#### [Problem description]
Rewrite the stretch of the Jaloux article from "This is not" through "in the 90s.", putting "conversation" in place of "interview".
[Opening Provided text section]
“Not hospitable, bad service,” a dissatisfied customer wrote on Penang restaurant Jaloux’s Facebook page.
In turn, the owner responded, “Thanks”, complete with a thumbs-up emoji.
This is not an isolated incident or a one-off act of passive aggressiveness. Rather, this seems to be how Jaloux has always operated. Unconcerned, self-assured, and ever-so-sassy.
A user on a foodie forum, Hungry Onion, had summed up the chef’s personality as “temperamental but supremely gifted”.
This so-called temperament clearly showed through in our vivid interview with the founder, Chef Hong.
Looking into the past
Before delving into the culinary world, Hong trained as a graphic designer, having graduated in a private college in Penang in the 90s.
From there, he would continue to work odd jobs, and eventually started repairing automobiles in his family business, before he finally found his true passion in cooking.
He was inspired by watching Jamie Oliver shows, which ended up influencing him to pursue Italian cooking.
“We started our first cafe in 2009, [at ages] 35 and 36,” Hong shared, referring to him and his partner, pastry chef Yen. “A bit late, but no regrets.”
The first café refers to Amélie Café, the first venture by Hong himself as well as Yen.
“We didn’t have confidence, we didn’t have money, we didn’t have support, we didn’t have approval, we didn’t have knowledge, we didn’t have anything, people just kept telling us we will fail,” Hong recalled.
While some might have felt discouraged or scared about those prospects, Hong saw it as an opportunity.
“That’s nothing to lose, right? So why not? The only things we have are passion and survival instinct.”
The duo would go on to grow a loyal following that allowed them to open Cozy in the Rocket in 2013. It was a step up from their first café as it now was able to serve 38 pax instead of six.
Yet, in 2016, they opened up Jaloux, which only served 22 pax. It also had a tighter menu compared to Cozy in the Rocket. The obvious question was, why?
“Humans are hunter-gatherers, we move when we sense danger or better hunting ground,” Hong started. “Although we don’t hunt anymore, it’s our instinct.”
“We shut down obviously because we think the location has changed. We change our name because whenever we develop and evolve our ideas, we want our customers to forget the past and accept the present.”
[Closing Provided text section]
[Opening Source material section]
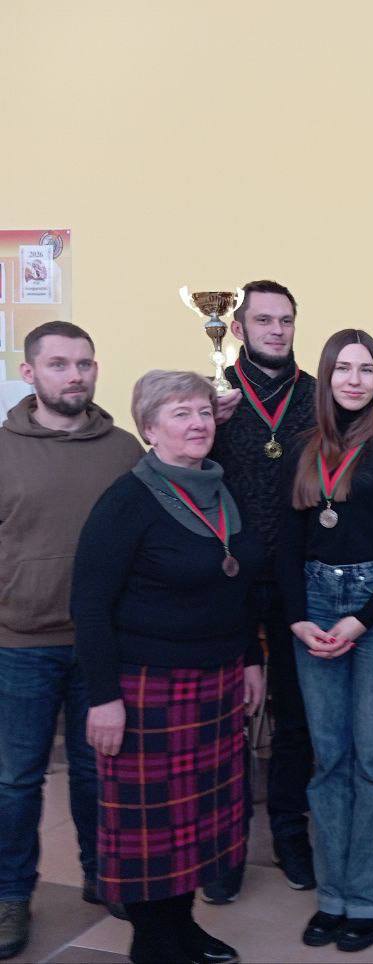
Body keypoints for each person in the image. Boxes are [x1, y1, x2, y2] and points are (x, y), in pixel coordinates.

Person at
[Closing Source material section]
[Opening Source material section]
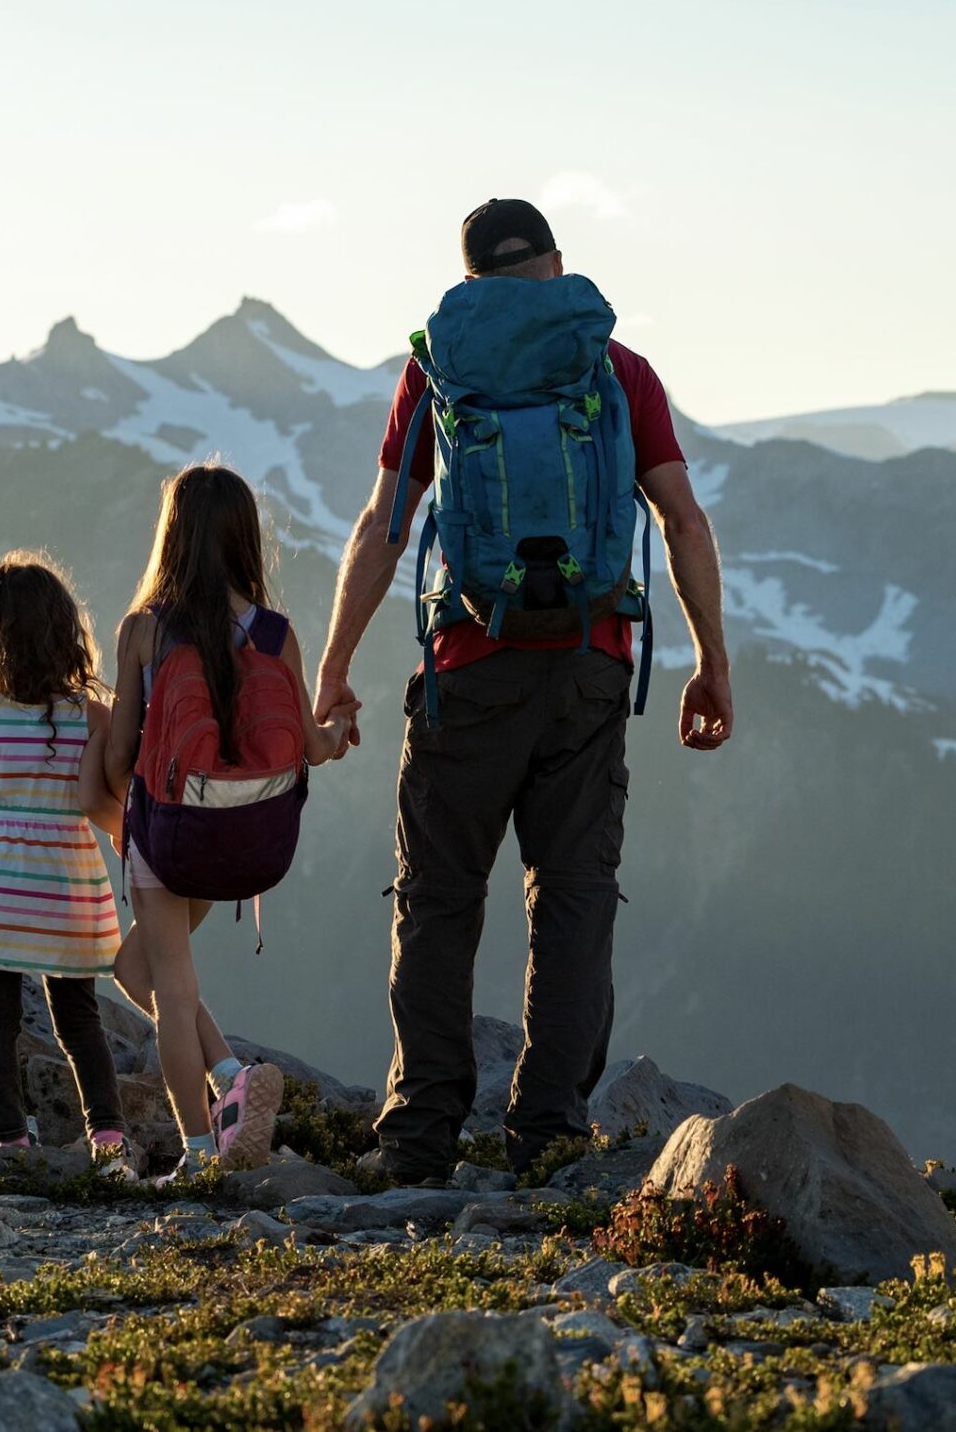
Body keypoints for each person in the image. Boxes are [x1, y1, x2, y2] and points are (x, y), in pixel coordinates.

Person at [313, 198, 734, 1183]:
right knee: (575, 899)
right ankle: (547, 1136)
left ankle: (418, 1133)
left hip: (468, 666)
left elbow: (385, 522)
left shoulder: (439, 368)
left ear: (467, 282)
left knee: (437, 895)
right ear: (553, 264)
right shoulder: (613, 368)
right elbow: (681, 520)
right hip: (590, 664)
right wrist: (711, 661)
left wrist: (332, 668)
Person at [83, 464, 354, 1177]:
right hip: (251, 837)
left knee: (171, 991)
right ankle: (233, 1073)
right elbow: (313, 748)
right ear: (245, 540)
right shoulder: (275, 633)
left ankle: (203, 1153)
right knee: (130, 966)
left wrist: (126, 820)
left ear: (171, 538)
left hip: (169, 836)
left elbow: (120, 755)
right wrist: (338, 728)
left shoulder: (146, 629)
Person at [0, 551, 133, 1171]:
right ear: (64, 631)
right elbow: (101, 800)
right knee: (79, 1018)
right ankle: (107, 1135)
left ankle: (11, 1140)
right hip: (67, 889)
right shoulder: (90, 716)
[Closing Source material section]
[Opening Source material section]
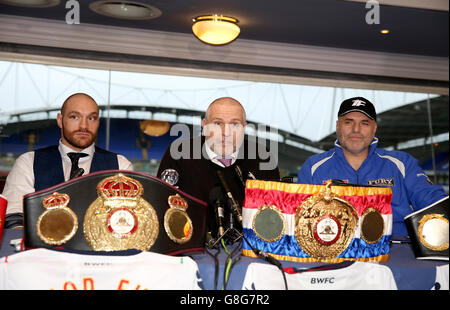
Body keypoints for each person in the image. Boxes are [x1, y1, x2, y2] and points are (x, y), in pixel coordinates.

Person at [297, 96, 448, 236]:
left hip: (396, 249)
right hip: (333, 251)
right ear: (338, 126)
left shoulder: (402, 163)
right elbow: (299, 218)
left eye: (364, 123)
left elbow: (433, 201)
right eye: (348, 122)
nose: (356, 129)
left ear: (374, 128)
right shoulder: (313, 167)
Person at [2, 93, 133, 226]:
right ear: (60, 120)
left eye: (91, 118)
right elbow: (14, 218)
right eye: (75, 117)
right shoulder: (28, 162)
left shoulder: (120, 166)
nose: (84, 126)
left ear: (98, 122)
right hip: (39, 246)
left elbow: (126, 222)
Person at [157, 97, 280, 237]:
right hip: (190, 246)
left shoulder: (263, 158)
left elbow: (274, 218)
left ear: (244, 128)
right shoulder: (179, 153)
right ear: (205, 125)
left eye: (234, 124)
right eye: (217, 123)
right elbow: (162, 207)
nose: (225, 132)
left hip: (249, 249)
[Closing Source material section]
#### [Answer to the exercise]
This is not an isolated incident or a one-off act of passive aggressiveness. Rather, this seems to be how Jaloux has always operated. Unconcerned, self-assured, and ever-so-sassy.
A user on a foodie forum, Hungry Onion, had summed up the chef’s personality as “temperamental but supremely gifted”.
This so-called temperament clearly showed through in our vivid conversation with the founder, Chef Hong.
Looking into the past
Before delving into the culinary world, Hong trained as a graphic designer, having graduated in a private college in Penang in the 90s.